While Arroyo Grande Care Center focuses on their school-related and produce projects, Lysobey said it’s not the end product that matters but the sense of fulfillment patients get from the feeling of being needed.

“It’s not about the soap you make or the plants you grow or the homeless or low-income people you serve. We have countless nonprofits across this country doing good work. There’s a nursing home in every community full of people who want to help, who want to be needed, who want to have meaning and purpose in their lives. They’re waiting to be asked,” Lysobey said.

The work doesn’t go quickly, but speed isn’t the point of these types of programs.

“It might take one patient in a wheelchair with certain limitations half an hour to pick a pound of beans, but they feel good when they can go to farmers market and tell people that they grew these beans, they picked these beans,” Lysobey said.

The garden has made all the difference in the world to patients like Velma Stricker.
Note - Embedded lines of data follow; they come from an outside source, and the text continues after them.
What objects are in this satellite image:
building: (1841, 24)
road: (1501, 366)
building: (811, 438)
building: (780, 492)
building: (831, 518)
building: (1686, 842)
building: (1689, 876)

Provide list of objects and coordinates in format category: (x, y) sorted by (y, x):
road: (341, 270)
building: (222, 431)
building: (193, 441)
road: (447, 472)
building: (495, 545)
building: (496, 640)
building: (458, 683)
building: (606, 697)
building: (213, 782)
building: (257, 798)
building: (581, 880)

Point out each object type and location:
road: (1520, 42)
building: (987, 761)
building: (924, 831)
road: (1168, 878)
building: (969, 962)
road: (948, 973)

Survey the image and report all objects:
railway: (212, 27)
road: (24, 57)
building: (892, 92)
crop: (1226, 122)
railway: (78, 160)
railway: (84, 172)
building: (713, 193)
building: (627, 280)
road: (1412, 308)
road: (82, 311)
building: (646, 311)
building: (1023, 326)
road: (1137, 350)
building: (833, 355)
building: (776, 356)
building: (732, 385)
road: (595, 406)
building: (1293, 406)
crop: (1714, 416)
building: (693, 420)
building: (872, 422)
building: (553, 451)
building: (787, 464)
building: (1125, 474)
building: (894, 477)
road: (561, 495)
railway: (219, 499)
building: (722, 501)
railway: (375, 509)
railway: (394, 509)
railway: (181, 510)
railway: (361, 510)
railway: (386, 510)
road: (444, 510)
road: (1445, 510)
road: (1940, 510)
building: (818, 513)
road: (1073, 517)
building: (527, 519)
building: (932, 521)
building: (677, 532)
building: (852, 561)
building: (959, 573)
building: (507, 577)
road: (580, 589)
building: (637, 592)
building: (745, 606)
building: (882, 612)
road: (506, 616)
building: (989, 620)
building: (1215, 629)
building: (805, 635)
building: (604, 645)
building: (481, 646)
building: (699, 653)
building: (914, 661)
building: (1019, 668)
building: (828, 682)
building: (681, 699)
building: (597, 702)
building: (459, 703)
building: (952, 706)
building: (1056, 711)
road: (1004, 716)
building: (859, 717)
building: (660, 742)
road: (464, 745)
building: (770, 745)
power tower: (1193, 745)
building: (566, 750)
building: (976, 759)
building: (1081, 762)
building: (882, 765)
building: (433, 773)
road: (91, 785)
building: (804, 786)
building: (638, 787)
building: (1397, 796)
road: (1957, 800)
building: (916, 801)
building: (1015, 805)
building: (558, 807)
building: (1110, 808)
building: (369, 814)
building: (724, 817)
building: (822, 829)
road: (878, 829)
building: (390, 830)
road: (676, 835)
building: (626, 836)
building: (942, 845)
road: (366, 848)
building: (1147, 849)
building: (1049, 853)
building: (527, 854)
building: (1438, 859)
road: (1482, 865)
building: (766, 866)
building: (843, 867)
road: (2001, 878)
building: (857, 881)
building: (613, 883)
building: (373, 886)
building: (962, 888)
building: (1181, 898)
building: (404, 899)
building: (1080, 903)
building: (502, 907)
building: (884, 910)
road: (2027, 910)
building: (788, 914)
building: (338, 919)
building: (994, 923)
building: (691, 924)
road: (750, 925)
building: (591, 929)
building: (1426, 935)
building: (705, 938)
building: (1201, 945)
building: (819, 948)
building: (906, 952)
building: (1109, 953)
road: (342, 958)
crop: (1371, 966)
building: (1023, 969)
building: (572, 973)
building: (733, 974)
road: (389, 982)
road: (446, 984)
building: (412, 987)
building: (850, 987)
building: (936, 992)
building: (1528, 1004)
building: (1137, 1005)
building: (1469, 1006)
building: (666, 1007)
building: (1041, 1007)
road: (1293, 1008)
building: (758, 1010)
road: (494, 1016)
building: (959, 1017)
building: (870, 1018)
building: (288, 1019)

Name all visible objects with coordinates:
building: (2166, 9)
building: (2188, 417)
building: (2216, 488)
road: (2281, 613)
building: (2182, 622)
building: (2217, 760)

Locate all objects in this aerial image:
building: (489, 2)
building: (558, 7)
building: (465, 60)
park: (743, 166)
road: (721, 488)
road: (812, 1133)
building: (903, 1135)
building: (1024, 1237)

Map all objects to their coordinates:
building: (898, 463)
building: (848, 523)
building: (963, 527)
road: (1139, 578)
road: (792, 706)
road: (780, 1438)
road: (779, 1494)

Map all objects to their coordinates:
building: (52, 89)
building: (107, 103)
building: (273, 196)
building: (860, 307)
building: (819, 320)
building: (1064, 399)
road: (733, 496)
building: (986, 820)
The nonagenarian spends as many of her waking hours as possible in the garden and maintains an ongoing request that her bed be moved to the greenhouse so she never has to leave the garden.

“Velma was an avid gardener. She told me, ‘If I don’t have a garden to work in, I might as well lay here in bed.’ She promised that if we built it, she’d be out there every day. She’s been true to her word. She’s a dynamo out there. It’s nice to see her back and doing the things she loves,” Lysobey said.

Many of the residents have found their way to the garden of their own accord, but for some deeply despairing about their role as seniors,HellermannTyton manufactures a full line of high quality cableties in a variety of styles, it took a little bit of convincing. One patient hadn’t left her room for years despite the urging of her family and staff. When she learned that she could help others by working on the farm, she stepped to. Those suffering severe dementia may not be aware of the garden, but when staff members put a garden hose in their hands, they know exactly what to do.

“Hours later, they don’t remember the work that they did. But that feeling in their chest that they’re doing something important stays. It’s not the memory of the task but that emotional connection to helping their community that they feel and express hours later,” Lysobey said. “It doesn’t have to be a farm. It can be anything as long as people are serving and being needed.”